I quickly tried with the pretrained English-German and using <unk> or OOV tokens did not make any error. So I would need more information to understand what is going on:

  • Which CTranslate2 version are you using?
  • Is the model coming from OpenNMT-py or OpenNMT-tf?
  • Can you post the tokenized input that makes the error?

We trained other similar models not having this issue.
Actually, we tried the same problematic input on another CTranslate2 model with the same source but different target lang, and it worked.

Ctranslate2 version: 1.16.2
OpenNMT-tf TransformerBig

Problematic input example:

  • Original: <bpt i="1" type="439" x="49"/>Hello➔World.
  • Normalized + Tokenized: ▁ ⦅BPT⦆ H ello <unk> World .

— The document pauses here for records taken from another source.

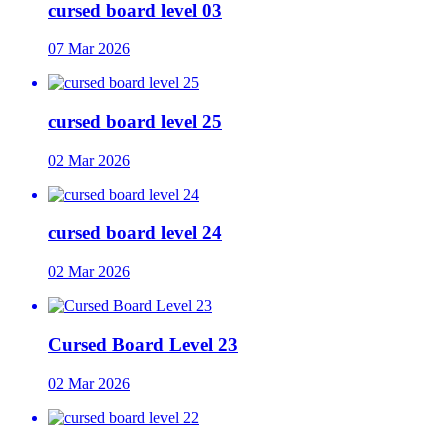
cursed board level 03
07 Mar 2026
cursed board level 25
02 Mar 2026
cursed board level 24
02 Mar 2026
Cursed Board Level 23
02 Mar 2026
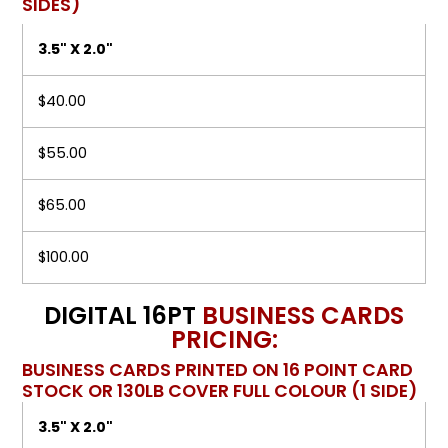
SIDES)
3.5" X 2.0"
$40.00
$55.00
$65.00
$100.00
DIGITAL 16PT
BUSINESS CARDS
PRICING:
BUSINESS CARDS PRINTED ON 16 POINT CARD
STOCK OR 130LB COVER FULL COLOUR (1 SIDE)
3.5" X 2.0"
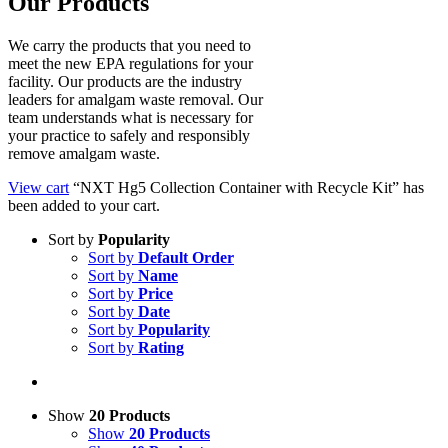
Our Products
We carry the products that you need to
meet the new EPA regulations for your
facility. Our products are the industry
leaders for amalgam waste removal. Our
team understands what is necessary for
your practice to safely and responsibly
remove amalgam waste.
View cart
“NXT Hg5 Collection Container with Recycle Kit” has
been added to your cart.
Sort by
Popularity
Sort by
Default Order
Sort by
Name
Sort by
Price
Sort by
Date
Sort by
Popularity
Sort by
Rating
Show
20 Products
Show
20 Products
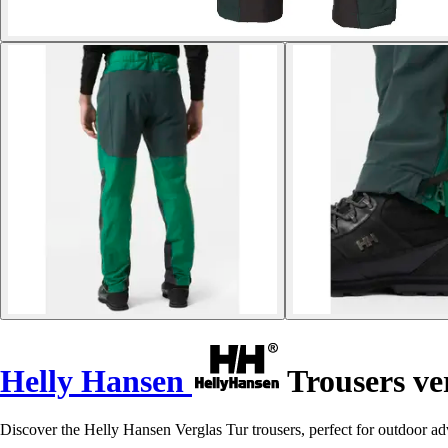
Helly Hansen
Trousers ve
Discover the Helly Hansen Verglas Tur trousers, perfect for outdoor 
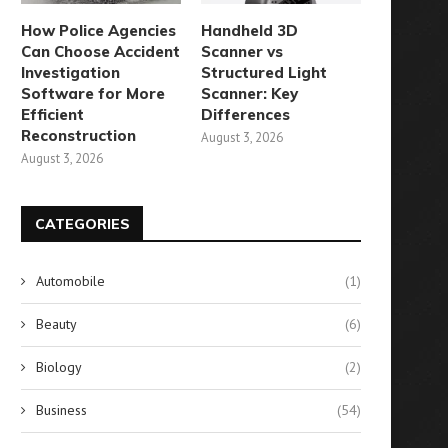
How Police Agencies
Handheld 3D
Can Choose Accident
Scanner vs
Investigation
Structured Light
Software for More
Scanner: Key
Efficient
Differences
Reconstruction
August 3, 2026
August 3, 2026
CATEGORIES
Automobile
(1)
Beauty
(6)
Biology
(2)
Business
(54)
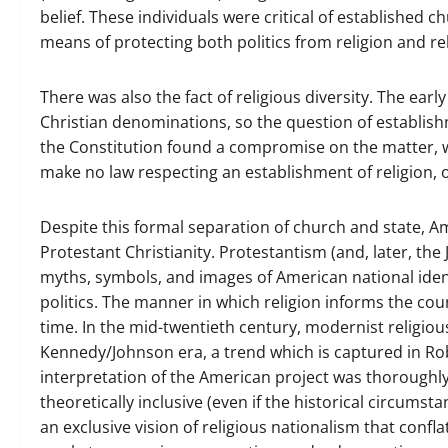
belief. These individuals were critical of established 
means of protecting both politics from religion and rel
There was also the fact of religious diversity. The ear
Christian denominations, so the question of establis
the Constitution found a compromise on the matter, 
make no law respecting an establishment of religion, o
Despite this formal separation of church and state, A
Protestant Christianity. Protestantism (and, later, the
myths, symbols, and images of American national iden
politics. The manner in which religion informs the count
time. In the mid-twentieth century, modernist religio
Kennedy/Johnson era, a trend which is captured in Rob
interpretation of the American project was thoroughly 
theoretically inclusive (even if the historical circums
an exclusive vision of religious nationalism that conf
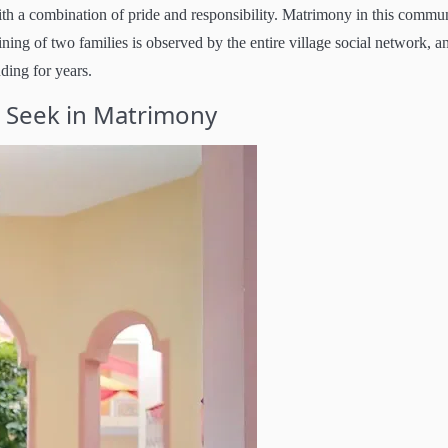
with a combination of pride and responsibility. Matrimony in this commu
ining of two families is observed by the entire village social network, a
nding for years.
i Seek in Matrimony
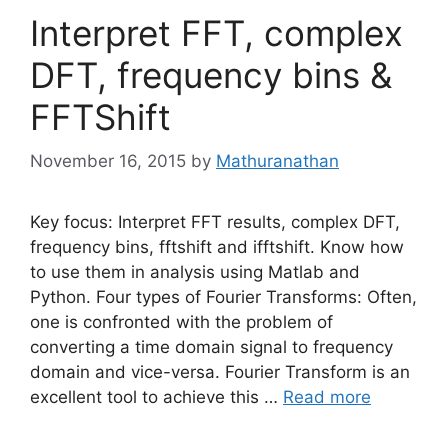
Interpret FFT, complex
DFT, frequency bins &
FFTShift
November 16, 2015
by
Mathuranathan
Key focus: Interpret FFT results, complex DFT,
frequency bins, fftshift and ifftshift. Know how
to use them in analysis using Matlab and
Python. Four types of Fourier Transforms: Often,
one is confronted with the problem of
converting a time domain signal to frequency
domain and vice-versa. Fourier Transform is an
excellent tool to achieve this …
Read more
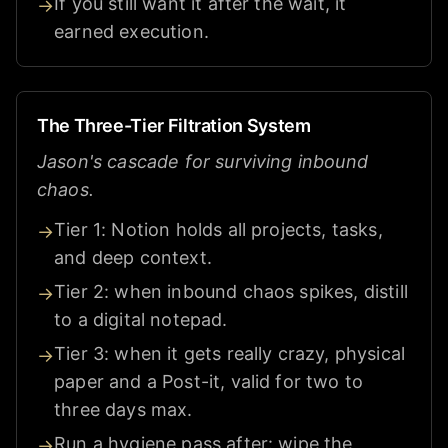
If you still want it after the wait, it
→
earned execution.
The Three-Tier Filtration System
Jason's cascade for surviving inbound
chaos.
Tier 1: Notion holds all projects, tasks,
→
and deep context.
Tier 2: when inbound chaos spikes, distill
→
to a digital notepad.
Tier 3: when it gets really crazy, physical
→
paper and a Post-it, valid for two to
three days max.
Run a hygiene pass after: wipe the
→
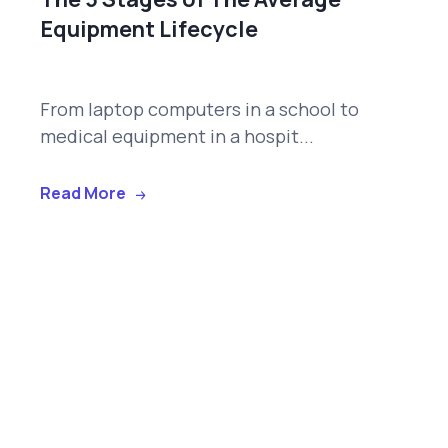
Equipment Lifecycle
From laptop computers in a school to
medical equipment in a hospit...
Read More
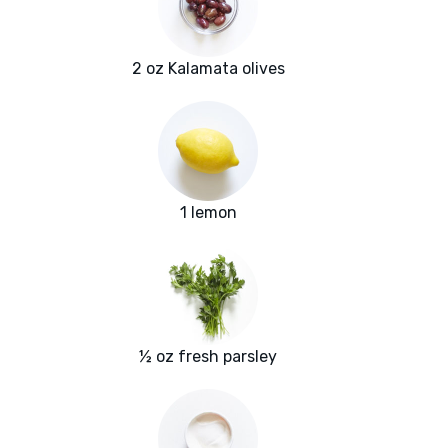
2 oz Kalamata olives
1 lemon
½ oz fresh parsley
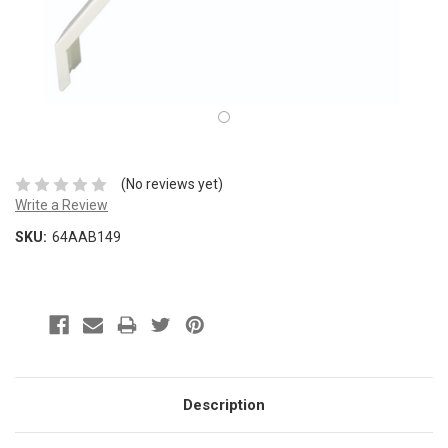
(No reviews yet)
Write a Review
SKU:
64AAB149
Description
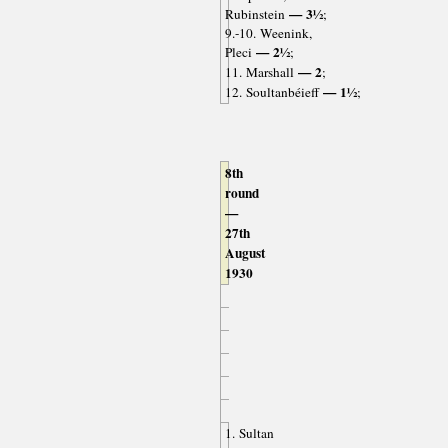
— 3½
Rubinstein
;
9.-10. Weenink,
— 2½
Pleci
;
— 2
11. Marshall
;
— 1½
12. Soultanbéieff
;
8th
round
—
27th
August
1930
1. Sultan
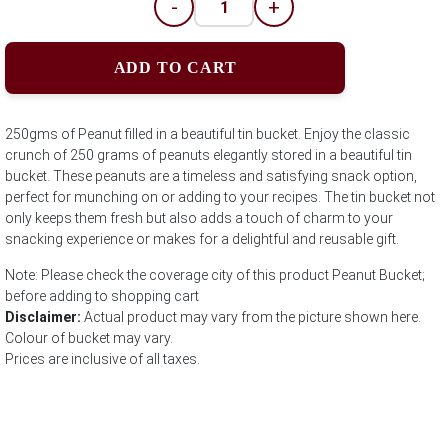
-
+
ADD TO CART
250gms of Peanut filled in a beautiful tin bucket. Enjoy the classic
crunch of 250 grams of peanuts elegantly stored in a beautiful tin
bucket. These peanuts are a timeless and satisfying snack option,
perfect for munching on or adding to your recipes. The tin bucket not
only keeps them fresh but also adds a touch of charm to your
snacking experience or makes for a delightful and reusable gift.
Note: Please check the coverage city of this product Peanut Bucket;
before adding to shopping cart
Disclaimer:
Actual product may vary from the picture shown here.
Colour of bucket may vary.
Prices are inclusive of all taxes.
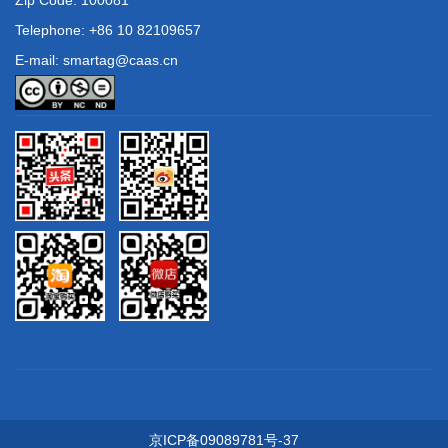
Telephone: +86 10 82109657
E-mail: smartag@caas.cn
京ICP备09089781号-37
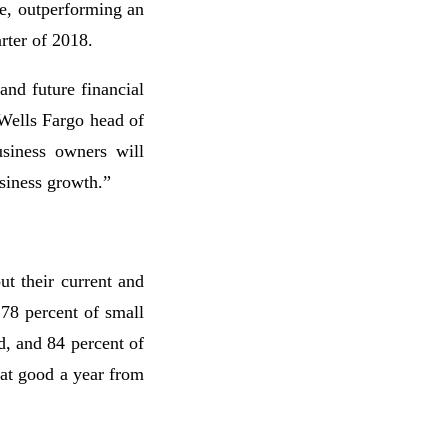
e, outperforming an
arter of 2018.
and future financial
Wells Fargo head of
siness owners will
usiness growth.”
t their current and
 78 percent of small
d, and 84 percent of
hat good a year from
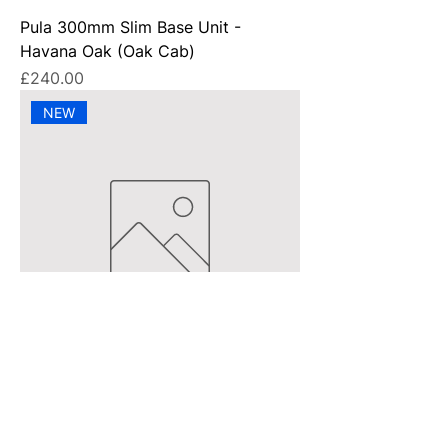
Pula 300mm Slim Base Unit -
Havana Oak (Oak Cab)
Price
£240.00
NEW
Pula 200mm Slim Base Unit - Matt
Stone (Oak Cab)
Price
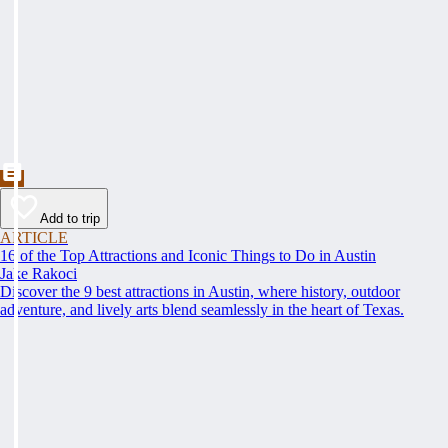
Add to trip
ARTICLE
16 of the Top Attractions and Iconic Things to Do in Austin
Jake Rakoci
Discover the 9 best attractions in Austin, where history, outdoor
adventure, and lively arts blend seamlessly in the heart of Texas.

This works (removing XML tag):

  • Original: Hello➔World.
  • Norm + Tok: ▁ H ello <unk> World .

This also works (removing arrow character):

  • Original: <bpt i="1" type="439" x="49"/>Hello World.
  • Norm + Tok: ▁ ⦅BPT⦆ H ello ▁World .

Is it possible for you to share this model privately?

I don’t know if I’m allowed yet, but what would be the way to do that privately?

You could temporarily host it somewhere (e.g. Google Drive) and send me a link in a private message.

(Note that without the SentencePiece model, the translation model is basically unusable. So it’s quite safe to share only the translation model.)